Au moment où nous terminons l’écriture collective de cet article, le questionnaire a été testé auprès de 20 parents (non participants aux groupes) dans les trois pays. Les données sont en processus de saisie (par une consultante en démographie) en vue d’analyses préliminaires et d’explorations des possibilités de croisement de cet outil quantitatif construit avec une approche inductive. Les données qualitatives provenant des enregistrements et des transcriptions des groupes de discussion sont insérées dans un logiciel NVIVO et la grille de codification a été construite par étape de manière collaborative entre les chercheurs. L’ensemble de ce matériel nous permettra de documenter en profondeur l’expérience de la naissance et du devenir parent comme événement des cycles de vie en mettant en lumière ses multiples composantes et leurs interrelations toujours singulières dans un parcours de vie particulier.
Conclusion
Les visées épistémologiques, éthico-politique et méthodologique de notre projet sont difficilement abordables séparément. Dans le champ de la naissance, le savoir médical fait autorité ayant le risque et l’évitement du pire (Beck, 2001) comme moteur d’intervention et de justification (Salmi, 1993). Dans un registre plus discret, un autre discours se fait entendre depuis plus de 40 ans. Issue d’une résistance au contrôle du corps des femmes par la médecine (St-Amant, 2013), une approche non médicale de la naissance, fondée sur la confiance dans le processus physiologique de croissance et de sortie du bébé s’est développée dans nos trois pays de manière différente et à des degrés divers. Peu de parents échappent aux deux discours de vérité, l’un imposant et protecteur, l’autre aux tendances essentialistes et idéalisées, parfois culpabilisant pour les mères qui n’arrivent pas à faire de la naissance une expérience édifiante. Au-delà des luttes d’appropriation autour de la naissance qui en impactent fortement l’expérience, les visées de notre démarche sont de saisir les déroulements possibles de la naissance dans ses dimensions souvent invisibilisées. En nous intéressant d’abord aux parcours et aux circonstances des individus, des couples et des familles, dans des contextes sociaux, politiques et culturels variés, nous souhaitons contribuer, dans le champ de la santé, à produire des connaissances qui peuvent donner une profondeur de champ à la prescription et aux résultats des tests de dépistage. Notre démarche soucieuse de percevoir, de ressentir, de partager et de comprendre ensemble les dimensions biologiques et aussi psychologiques, sociales, culturelles et politiques de la naissance participe à considérer celle-ci comme une expérience marquante et unique à chaque fois, et aussi à la réinscrire en tant qu’événement individuel et collectif potentiellement rassembleur et créateur de liens et de solidarités.

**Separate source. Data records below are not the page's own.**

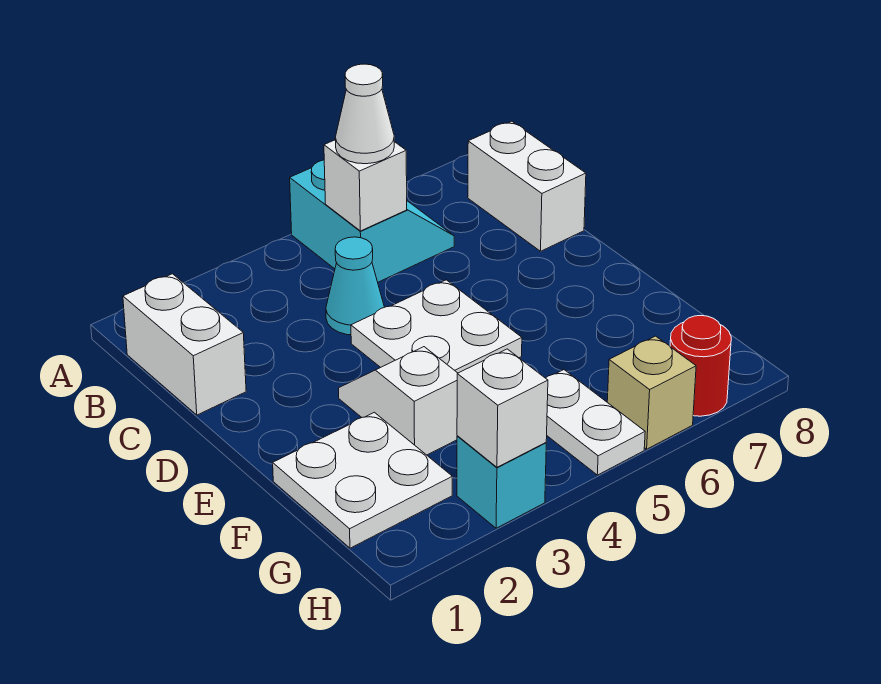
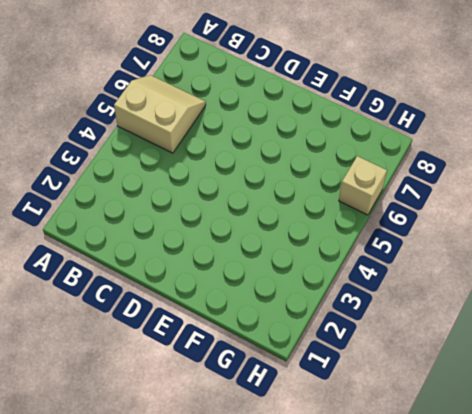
tan 2x2 slope [114,75,206,153] -> cyan 2x2 slope [290,160,454,282]
none -> white 1x2 brick [123,274,246,415]
none -> white 1x2 brick [468,121,586,251]
none -> cyan 1x1 cone [326,237,384,335]

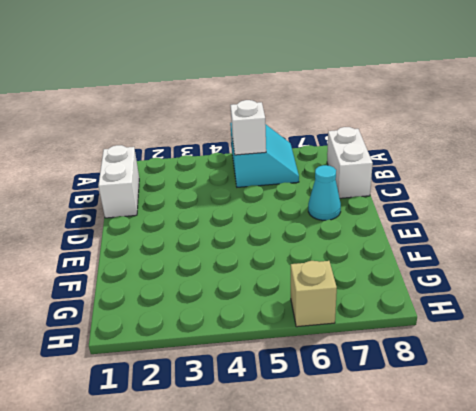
cyan 1x1 cone [308,165,341,220] -> cyan 1x1 cone moved to [326,237,384,335]
none -> white 2x2 plate [351,280,522,373]
none -> white 1x2 slope [339,347,458,455]
none -> white 2x2 plate [273,412,452,548]

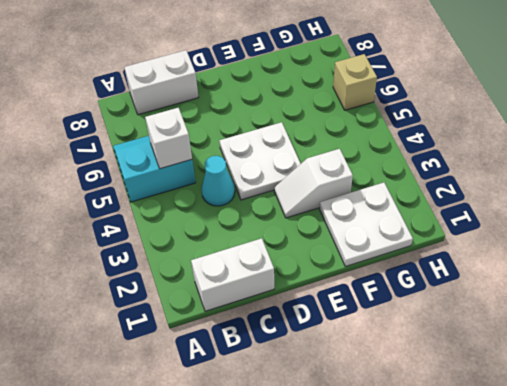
none -> white 1x2 plate [546,370,645,475]
none -> cyan 1x1 brick [457,436,546,528]
none -> red 1x1 round brick [670,316,731,416]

À un autre niveau, la durée de 14 mois de la démarche a permis de développer des relations de confiance entre des chercheurs et des collaborateurs de différentes disciplines et de différents pays, entre des acteurs de différents milieux partageant des intérêts communs. Ces relations sont des forces inestimables dans la production de connaissances dans les contextes de pratiques de la recherche et de l’intervention aujourd’hui. Le croisement de nos regards, de nos cadres de références et de nos définitions de concepts permet l’élargissement de nos sensibilités théoriques et expérientielles (Paillé & Mucchielli, 2010). Les retours successifs dans les milieux d’intervention et dans les groupes de parents nous ont tous déplacés au coeur des enjeux concrets des réalités vécues. Un tel dispositif oriente la pratique de la recherche en mode réflexivité et ouverture à l’altérité de façon permanente, contribuant à sa manière à la démocratisation de la production des connaissances (Monceau & Soulière, 2016) et cela nous semble particulièrement pertinent dans le champ de la santé dans le contexte actuel.